(Texte extrait)
Ces taux de co-financement différenciés pourraient pousser les États membres à délaisser les mesures de développement rural ainsi que les actions agroenvironnementales au profit de mesures intégralement financées par le budget européen tel que l’aide au revenu dégressive (nouveau nom donné à l’aide de base au revenu) ou le soutien aux petites fermes. D’autant que les propositions de la Commission sont peu détaillées, laissant ainsi une grande liberté aux États membres.

(Enregistrements fournis)

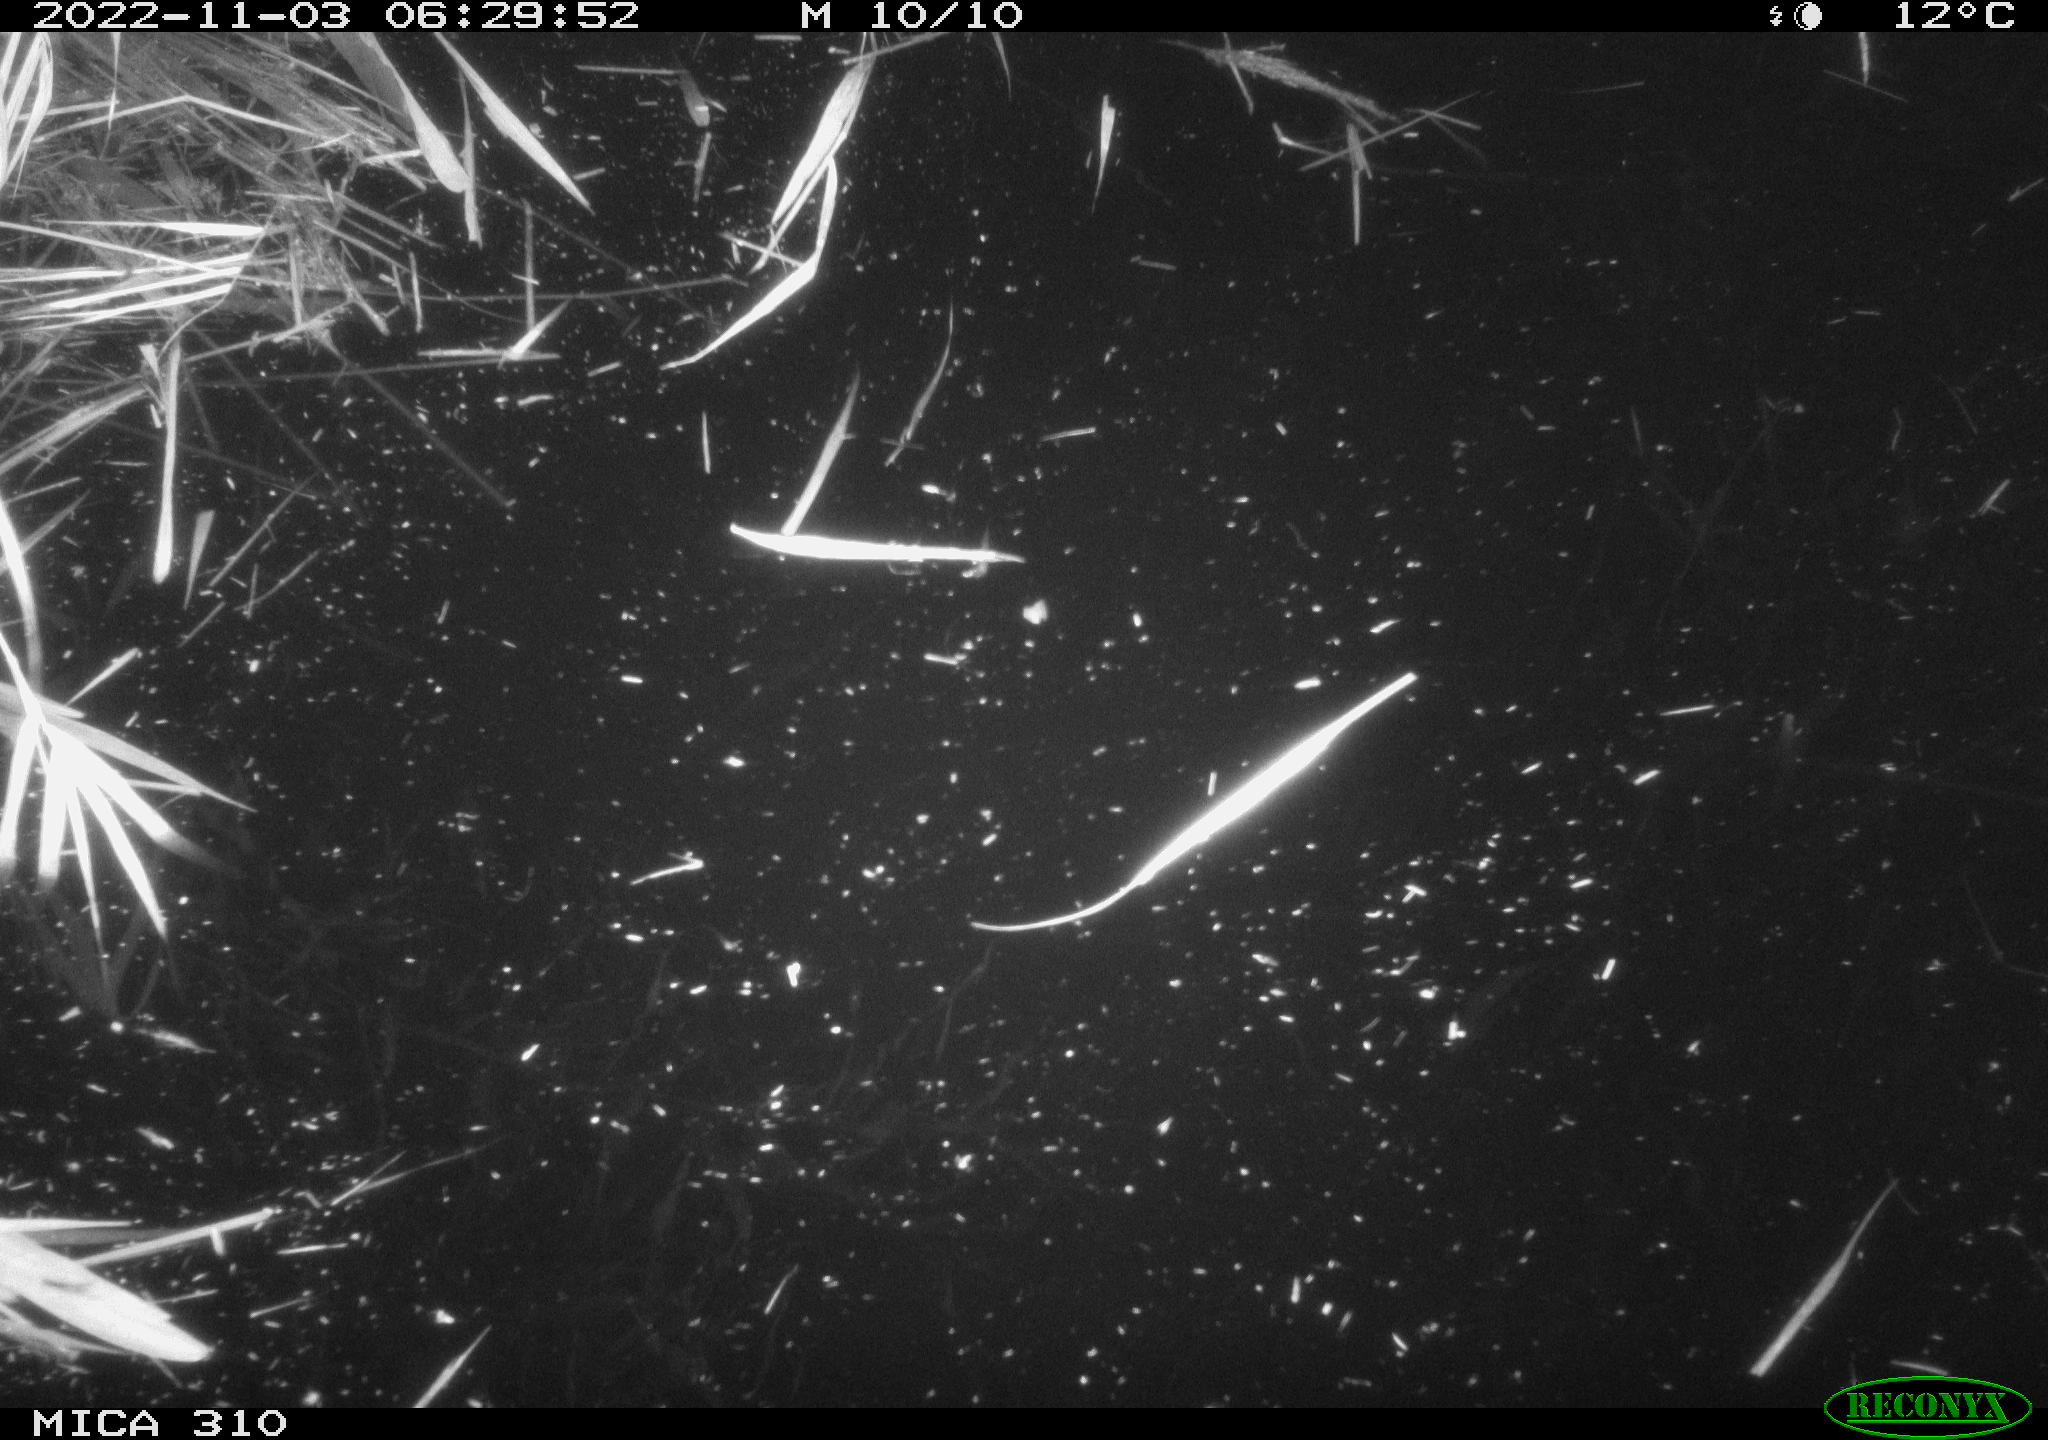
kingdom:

--

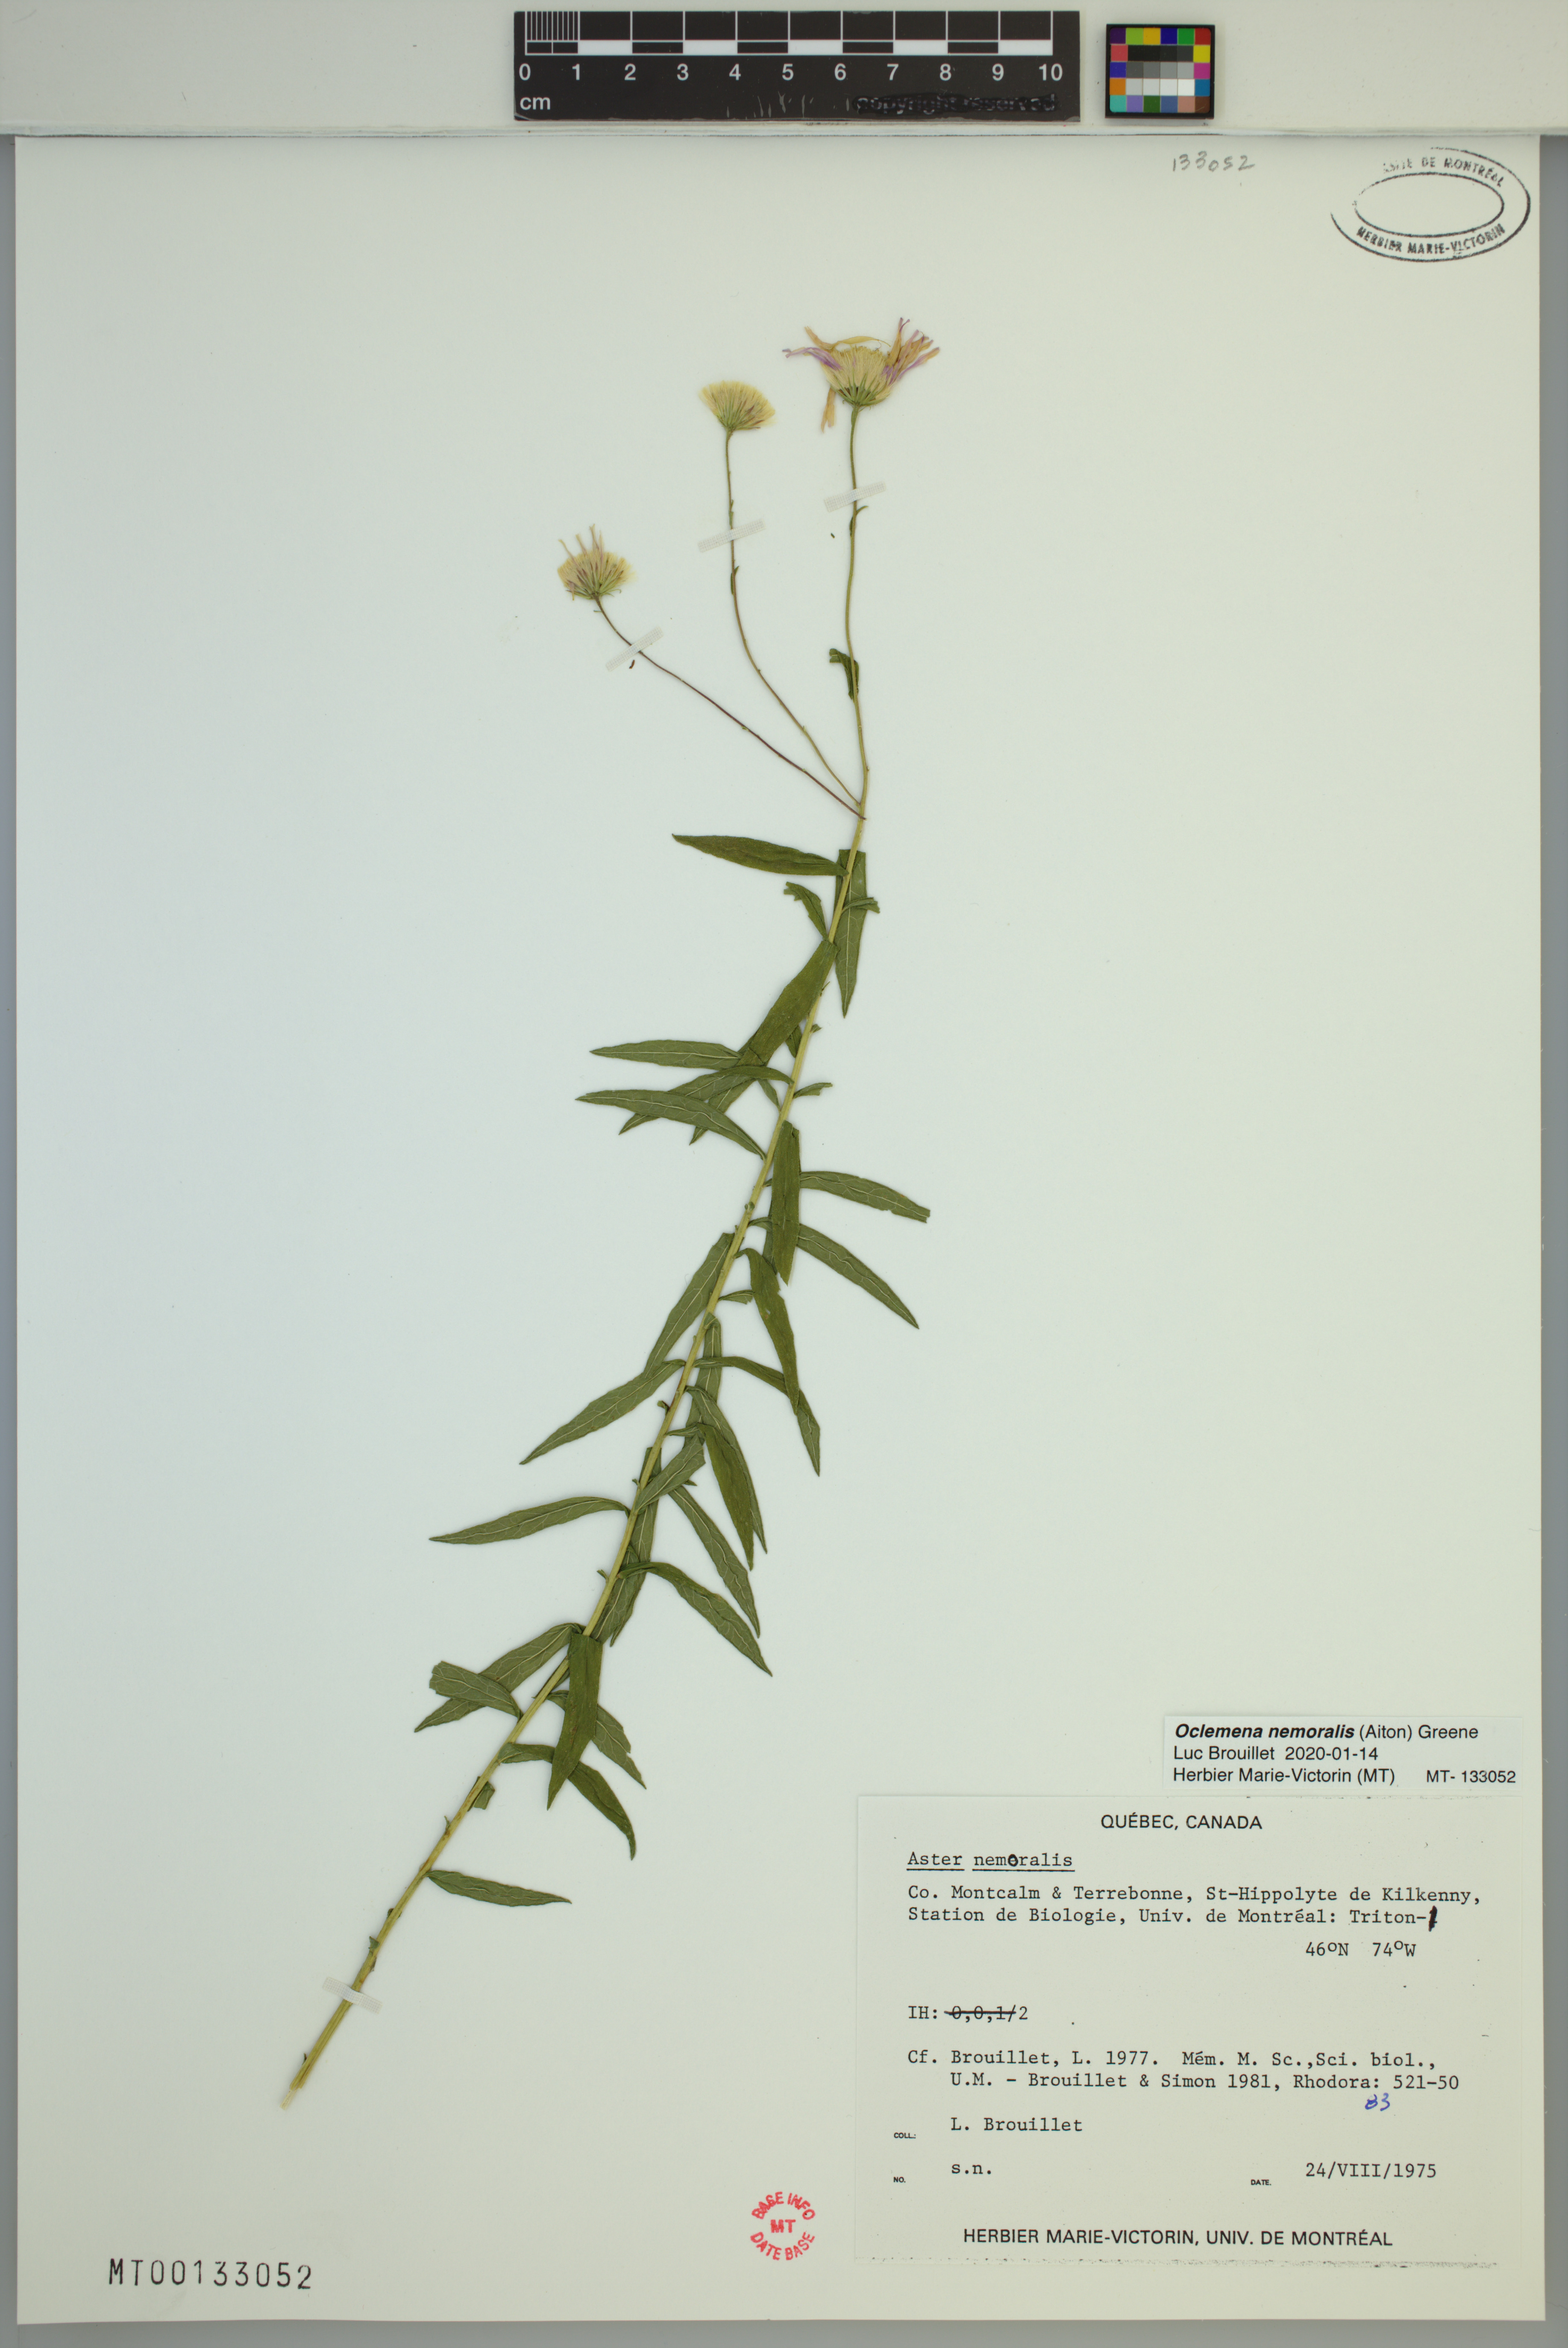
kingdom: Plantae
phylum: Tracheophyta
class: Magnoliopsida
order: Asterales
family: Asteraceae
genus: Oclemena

(Consignes écrites)
(a) Dans le texte extrait sur les taux de co-financement, relevez les mesures que les États membres pourraient délaisser et celles qui sont intégralement financées par le budget européen.
(b) Poursuivez le texte extrait sur les taux de co-financement à la suite de sa dernière phrase.

(Résultats attendus)
(a)
Mesures que les États membres pourraient délaisser :
- les mesures de développement rural
- les actions agroenvironnementales

Mesures intégralement financées par le budget européen :
- l'aide au revenu dégressive
- le soutien aux petites fermes

(b)
Une subsidiarité renforcée : menace sur le caractère commun et l’ambition environnementale de la PAC

La nouvelle architecture proposée par la Commission renforce la subsidiarité de la PAC : l’ambition et le caractère commun de ce nouveau cadre reposent quasi exclusivement sur les prérogatives que la Commission s’alloue pour contraindre les États membres dans l’élaboration et le suivi de leur PPNR[3]

Ces dispositifs, peu populaires auprès des États membres, pourraient être affaiblis, voire supprimés, lors des négociations entre le Conseil et le Parlement européen. Il reviendrait alors au Conseil et au Parlement de penser d’autres garde-fous à même de garantir un marché commun juste et équitable pour les agriculteurs européens, mais également d’assurer une ambition environnementale dans les plans d’action des États membres. D’où l’importance de s’intéresser aux acteurs et intérêts qui influeront sur le cours des négociations de cette réforme.

L’ouverture des négociations agricoles à de nouveaux acteurs : quelles conséquences pour la prochaine PAC ? 

Le secteur agricole européen a historiquement bénéficié d’un traitement politique et législatif spécifique, ce qui contribue à expliquer certaines permanences dans l’évolution de la PAC. Or les propositions législatives de la Commission mettent en place une nouvelle architecture décisionnelle qui ouvre l’espace des négociations à des acteurs non agricoles aux niveaux européen et national.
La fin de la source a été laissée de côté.